Rémy Hémez propose pour le blog de Politique étrangère une analyse de l’ouvrage de Vincent Lazerges, Mercredi noir à Mobayan. 7 septembre 2011, Afghanistan (Éditions de l’École de guerre, 2021, 180 pages).

Vincent Lazerges est officier de chasseurs alpins, déployé à diverses reprises sur les théâtres d’opérations, dont l’Afghanistan. Doctorant à l’École des hautes études en sciences sociales (EHESS), ses travaux de recherche portent sur l’expérience combattante en Kapisa de 2008 à 2012. Dans cet excellent essai, il livre une première étape de cette entreprise intellectuelle. Il décrit en détail une journée de combats en Afghanistan : l’opération « Black Eight », menée par un sous-groupement tactique interarmes du 1er régiment de chasseurs parachutistes aux environs de Mobayan, le 7 septembre 2011.

Après un préambule présentant l’engagement français en Afghanistan, l’auteur, dans un premier chapitre intitulé « mise en scène », explique la mission et le contexte qui l’a précédée. Surtout, il introduit les acteurs des combats de Mobayan dont les témoignages écrits ou oraux sont les sources principales du livre : le capitaine JBG, officier adjoint de la compagnie parachutiste ; l’adjudant AC, chef de section ; le lieutenant-colonel SC, chef des opérations et le commandant CG, médecin de la compagnie.

Le récit est ensuite chronologique. Il débute sur le départ en opération de nuit « un souvenir collectif, un repère pour tous les vétérans de la Kapisa ». Le déplacement est court mais l’effet de surprise est difficile à conserver. L’objectif, une habitation à fouiller, est atteint au petit matin. Dès 5 heures, c’est le « contact » avec les insurgés et les premiers coups de feu retentissent. L’adjudant AC est gravement blessé au visage, deux autres soldats sont touchés. Il faut les évacuer. Le sous-officier refuse d’être brancardé pour ne pas ponctionner des hommes utiles au combat et décide de marcher. Le parcours fait pourtant deux kilomètres et il est accidenté.

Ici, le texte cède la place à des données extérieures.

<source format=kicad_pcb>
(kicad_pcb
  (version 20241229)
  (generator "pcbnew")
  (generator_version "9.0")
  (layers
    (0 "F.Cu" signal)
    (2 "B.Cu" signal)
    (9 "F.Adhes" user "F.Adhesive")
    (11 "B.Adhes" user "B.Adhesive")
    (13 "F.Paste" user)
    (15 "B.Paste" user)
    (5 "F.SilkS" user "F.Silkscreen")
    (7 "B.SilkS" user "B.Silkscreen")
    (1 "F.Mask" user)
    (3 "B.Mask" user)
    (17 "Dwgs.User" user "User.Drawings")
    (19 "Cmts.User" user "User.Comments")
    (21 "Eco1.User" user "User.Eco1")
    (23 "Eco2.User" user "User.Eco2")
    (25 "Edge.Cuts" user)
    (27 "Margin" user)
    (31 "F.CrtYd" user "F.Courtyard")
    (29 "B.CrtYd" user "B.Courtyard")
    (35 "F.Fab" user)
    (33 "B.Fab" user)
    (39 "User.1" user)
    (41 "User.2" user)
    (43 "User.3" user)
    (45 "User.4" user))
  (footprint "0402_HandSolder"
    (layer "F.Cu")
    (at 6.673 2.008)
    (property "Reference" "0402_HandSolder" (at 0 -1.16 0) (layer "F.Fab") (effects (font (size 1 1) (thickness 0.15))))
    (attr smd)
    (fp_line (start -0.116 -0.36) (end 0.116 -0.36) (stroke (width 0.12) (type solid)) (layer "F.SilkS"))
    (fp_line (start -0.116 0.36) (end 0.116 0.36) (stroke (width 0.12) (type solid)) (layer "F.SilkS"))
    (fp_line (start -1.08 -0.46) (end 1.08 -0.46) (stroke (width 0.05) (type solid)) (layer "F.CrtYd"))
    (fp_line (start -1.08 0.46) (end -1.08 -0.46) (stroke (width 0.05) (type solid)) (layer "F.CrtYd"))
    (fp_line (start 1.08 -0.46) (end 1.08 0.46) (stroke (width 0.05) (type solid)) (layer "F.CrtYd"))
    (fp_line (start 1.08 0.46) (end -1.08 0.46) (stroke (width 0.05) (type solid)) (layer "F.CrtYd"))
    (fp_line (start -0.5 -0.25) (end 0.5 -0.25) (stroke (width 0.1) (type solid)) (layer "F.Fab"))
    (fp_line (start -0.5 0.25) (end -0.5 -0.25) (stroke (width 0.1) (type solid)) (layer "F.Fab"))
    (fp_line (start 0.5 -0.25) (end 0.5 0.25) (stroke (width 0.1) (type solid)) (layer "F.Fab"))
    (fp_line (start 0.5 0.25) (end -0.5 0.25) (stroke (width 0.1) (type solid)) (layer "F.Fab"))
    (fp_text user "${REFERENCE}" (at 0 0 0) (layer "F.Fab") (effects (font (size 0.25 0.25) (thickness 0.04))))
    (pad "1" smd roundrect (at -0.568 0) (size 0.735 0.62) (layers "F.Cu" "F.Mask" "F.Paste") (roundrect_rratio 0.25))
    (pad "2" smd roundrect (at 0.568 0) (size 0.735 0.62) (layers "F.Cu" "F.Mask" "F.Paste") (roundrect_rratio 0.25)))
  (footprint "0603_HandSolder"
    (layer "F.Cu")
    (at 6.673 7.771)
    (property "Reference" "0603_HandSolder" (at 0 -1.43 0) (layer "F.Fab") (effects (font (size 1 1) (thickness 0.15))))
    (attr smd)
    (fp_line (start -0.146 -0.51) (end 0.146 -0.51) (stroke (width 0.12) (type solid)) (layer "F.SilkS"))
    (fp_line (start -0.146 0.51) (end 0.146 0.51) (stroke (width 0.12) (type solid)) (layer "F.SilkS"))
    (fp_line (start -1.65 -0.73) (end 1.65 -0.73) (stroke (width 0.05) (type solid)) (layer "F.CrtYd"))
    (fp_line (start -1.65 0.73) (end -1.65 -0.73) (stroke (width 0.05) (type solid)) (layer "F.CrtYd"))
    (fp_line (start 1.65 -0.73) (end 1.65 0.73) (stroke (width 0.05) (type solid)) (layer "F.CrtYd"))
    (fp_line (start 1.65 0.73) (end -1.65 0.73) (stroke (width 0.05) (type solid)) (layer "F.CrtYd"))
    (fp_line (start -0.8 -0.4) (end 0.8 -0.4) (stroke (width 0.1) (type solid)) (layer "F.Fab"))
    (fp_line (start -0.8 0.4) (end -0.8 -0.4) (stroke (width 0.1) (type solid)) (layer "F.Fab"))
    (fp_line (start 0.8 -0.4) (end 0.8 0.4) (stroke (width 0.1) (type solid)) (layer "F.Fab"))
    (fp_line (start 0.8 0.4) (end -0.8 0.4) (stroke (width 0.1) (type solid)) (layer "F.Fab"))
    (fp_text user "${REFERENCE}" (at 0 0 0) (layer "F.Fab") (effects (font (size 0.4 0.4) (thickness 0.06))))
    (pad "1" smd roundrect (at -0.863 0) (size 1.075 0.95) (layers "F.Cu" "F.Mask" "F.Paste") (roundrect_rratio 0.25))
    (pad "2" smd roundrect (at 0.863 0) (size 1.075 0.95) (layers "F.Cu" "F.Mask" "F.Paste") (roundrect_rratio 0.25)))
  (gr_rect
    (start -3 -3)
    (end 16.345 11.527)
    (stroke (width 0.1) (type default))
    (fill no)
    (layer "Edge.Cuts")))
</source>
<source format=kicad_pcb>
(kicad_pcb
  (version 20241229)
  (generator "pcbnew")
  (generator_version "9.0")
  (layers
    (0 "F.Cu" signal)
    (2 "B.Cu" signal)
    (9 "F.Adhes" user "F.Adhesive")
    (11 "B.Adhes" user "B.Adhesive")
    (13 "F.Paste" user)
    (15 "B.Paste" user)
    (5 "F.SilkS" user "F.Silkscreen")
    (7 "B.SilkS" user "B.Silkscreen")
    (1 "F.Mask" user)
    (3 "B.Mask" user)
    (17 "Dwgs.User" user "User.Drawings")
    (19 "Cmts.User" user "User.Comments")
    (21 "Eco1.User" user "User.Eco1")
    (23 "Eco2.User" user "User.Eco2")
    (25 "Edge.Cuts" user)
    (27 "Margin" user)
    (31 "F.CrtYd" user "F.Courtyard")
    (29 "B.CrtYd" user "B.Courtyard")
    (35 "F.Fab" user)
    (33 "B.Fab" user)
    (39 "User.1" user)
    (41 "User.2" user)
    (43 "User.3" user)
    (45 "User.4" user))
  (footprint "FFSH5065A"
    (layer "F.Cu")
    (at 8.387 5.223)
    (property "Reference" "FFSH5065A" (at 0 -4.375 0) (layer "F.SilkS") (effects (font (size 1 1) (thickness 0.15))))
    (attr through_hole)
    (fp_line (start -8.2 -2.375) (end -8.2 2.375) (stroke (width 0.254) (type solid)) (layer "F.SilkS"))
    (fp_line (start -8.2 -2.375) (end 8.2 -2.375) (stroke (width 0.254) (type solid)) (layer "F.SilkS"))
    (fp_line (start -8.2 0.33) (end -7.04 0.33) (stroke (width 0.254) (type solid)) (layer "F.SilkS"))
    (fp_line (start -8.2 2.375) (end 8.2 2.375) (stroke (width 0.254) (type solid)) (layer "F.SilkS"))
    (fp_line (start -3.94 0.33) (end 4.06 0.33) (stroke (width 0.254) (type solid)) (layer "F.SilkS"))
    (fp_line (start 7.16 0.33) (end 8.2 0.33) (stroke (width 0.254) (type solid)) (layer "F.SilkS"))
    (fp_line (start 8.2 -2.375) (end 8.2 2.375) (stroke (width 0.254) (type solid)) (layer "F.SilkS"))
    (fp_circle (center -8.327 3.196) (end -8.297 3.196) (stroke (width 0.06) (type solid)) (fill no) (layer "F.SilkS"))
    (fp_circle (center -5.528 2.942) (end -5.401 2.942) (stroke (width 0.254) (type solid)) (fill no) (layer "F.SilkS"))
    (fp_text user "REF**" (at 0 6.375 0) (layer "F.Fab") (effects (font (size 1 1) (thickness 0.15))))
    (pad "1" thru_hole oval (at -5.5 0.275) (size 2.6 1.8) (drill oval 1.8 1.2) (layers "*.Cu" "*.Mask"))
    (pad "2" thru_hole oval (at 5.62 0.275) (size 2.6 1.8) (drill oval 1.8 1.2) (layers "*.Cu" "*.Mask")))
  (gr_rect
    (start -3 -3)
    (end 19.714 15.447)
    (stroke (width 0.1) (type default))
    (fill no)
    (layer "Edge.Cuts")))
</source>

Les combats continuent, c’est l’objet du chapitre suivant. À 8 h 25, les insurgés conduisent une attaque générale contre l’ensemble du dispositif français. Les tirs sont denses. Une section est cernée et des affrontements à très courte distance ont lieu. Un 75e militaire français est tué en Afghanistan : le lieutenant Valéry Tholy, du 17e régiment du génie parachutiste. La journaliste de TF1 Patricia Allémonière est blessée, tout comme plusieurs autres militaires, et il faut évacuer rapidement ceux qui le sont le plus grièvement. Par un heureux concours de circonstances, des hélicoptères américains peuvent apporter leur aide. Le capitaine JBG doit alors repérer une zone de poser sous la pression des insurgés. Cette évacuation aérienne terminée à 10 h 49, il reste encore six blessés à soigner rapidement. Une nouvelle « caravane médicale » doit être montée, il faudra une heure et trente minutes d’efforts pour rejoindre le point de départ de l’opération. Dans les dernières pages du livre l’auteur s’intéresse enfin aux traces laissées par les combats et à l’« incertitude irréductible » du récit de ce type d’événements « dans la mesure où la configuration asymétrique des combats rend difficilement imaginable d’obtenir une version des faits, celle des insurgés. » Vincent Lazerges cherche à expliquer ce qui se passe « derrière la fumée du combat », à rendre compte de ce qui s’y joue. Il réussit remarquablement cette entreprise en se concentrant sur un épisode des treize années de présence militaire française en Afghanistan : une journée de combat intense, en l’analysant et en faisant dialoguer les témoignages qu’il a recueillis auprès de quatre acteurs de la bataille de Mobayan.